Reverberations from Harry and Linda Macklowe’s acrimonious divorce echoed throughout the art world Monday night as more than half of their prized collection was auctioned off.
Held at Sotheby’s on Monday night, the auction of 35 works from the collection reaped $676.1 million, surpassing the auction house’s estimates. Sotheby’s had expected the works to sell for between $440 million and $620 million. An executive told the New York Times the sale was the “most valuable single-owner auction ever staged.”
A court had ordered the art sold and the proceeds split after the developer and his ex-wife, who was the driving force behind assembling the collection, could not agree on the value of their 65-piece art collection.
Linda Macklowe’s expert had pegged the total value at $625 million while the developer’s expert estimated $788 million. An insurance estimate conducted in 2015, before the couple’s divorce proceedings began, valued the collection at more than $937 million.
Linda Macklowe’s expert’s guess was exceeded Monday despite only 35 of the 65 pieces being sold. Indeed, all three of the estimates appear to have been lower than what the art is worth now.
The auction showed buyers were eager to scoop up the rare artwork that had been in the Macklowes’ collection for decades. A majority of the 35 works sold Monday appeared on the auction block for the first time.
Four works sold for over $50 million: paintings by Mark Rothko, Cy Twombly and Jackson Pollock, and sculptor Alberto Giacometti’s “Le Nez.” Rothko’s “No. 7” sold for $82.5 million after an eight-minute bidding war, the second highest price one of his works has ever fetched. Giacometti’s sculpture, the only one of his works that have ever appeared for a private sale, sold for $78.4 million, a record high for the artist.

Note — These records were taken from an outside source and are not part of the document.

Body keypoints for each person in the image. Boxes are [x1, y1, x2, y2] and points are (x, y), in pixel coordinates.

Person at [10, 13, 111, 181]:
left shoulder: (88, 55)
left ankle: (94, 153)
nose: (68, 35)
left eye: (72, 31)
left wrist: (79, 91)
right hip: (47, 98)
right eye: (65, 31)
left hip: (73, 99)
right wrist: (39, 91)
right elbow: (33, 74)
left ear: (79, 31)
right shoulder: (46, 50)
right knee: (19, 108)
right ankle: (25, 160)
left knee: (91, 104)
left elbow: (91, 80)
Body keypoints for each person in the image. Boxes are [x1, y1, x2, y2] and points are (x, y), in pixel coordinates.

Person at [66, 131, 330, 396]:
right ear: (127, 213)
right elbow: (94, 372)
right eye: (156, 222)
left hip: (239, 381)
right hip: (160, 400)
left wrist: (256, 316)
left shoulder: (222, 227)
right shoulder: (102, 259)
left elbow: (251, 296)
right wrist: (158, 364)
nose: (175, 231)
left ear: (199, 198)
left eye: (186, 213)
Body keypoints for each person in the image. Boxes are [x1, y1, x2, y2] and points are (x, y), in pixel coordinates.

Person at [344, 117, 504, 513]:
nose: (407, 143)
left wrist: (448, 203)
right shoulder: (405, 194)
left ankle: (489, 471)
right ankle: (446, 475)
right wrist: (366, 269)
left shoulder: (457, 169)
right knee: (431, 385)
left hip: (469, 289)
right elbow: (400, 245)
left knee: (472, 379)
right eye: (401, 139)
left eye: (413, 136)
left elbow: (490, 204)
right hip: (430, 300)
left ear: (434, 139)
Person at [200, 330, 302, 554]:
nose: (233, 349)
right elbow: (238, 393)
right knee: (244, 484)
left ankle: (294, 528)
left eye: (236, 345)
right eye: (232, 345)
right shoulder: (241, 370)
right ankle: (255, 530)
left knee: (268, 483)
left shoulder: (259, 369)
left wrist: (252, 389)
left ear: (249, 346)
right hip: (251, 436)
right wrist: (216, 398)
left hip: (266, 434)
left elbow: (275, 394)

“There is no question that the market raised its hands tonight, not just for masterworks, but in honor of the art of collecting at its highest level,” said Mari-Claudia Jimenez, Sotheby’s chairman and managing director of global fine art, in a press release.
Perhaps the world was honoring the art of collecting, but much of the fine art purchased these days goes into storage, as private buyers and museums don’t have enough display space or are seeking investment returns rather than to gaze upon the works. Storing art in tax-free enclaves maximizes ROI.
The Macklowes’ remaining 30 works will be sold in a second auction scheduled for May. The developer did not immediately respond to a request for comment.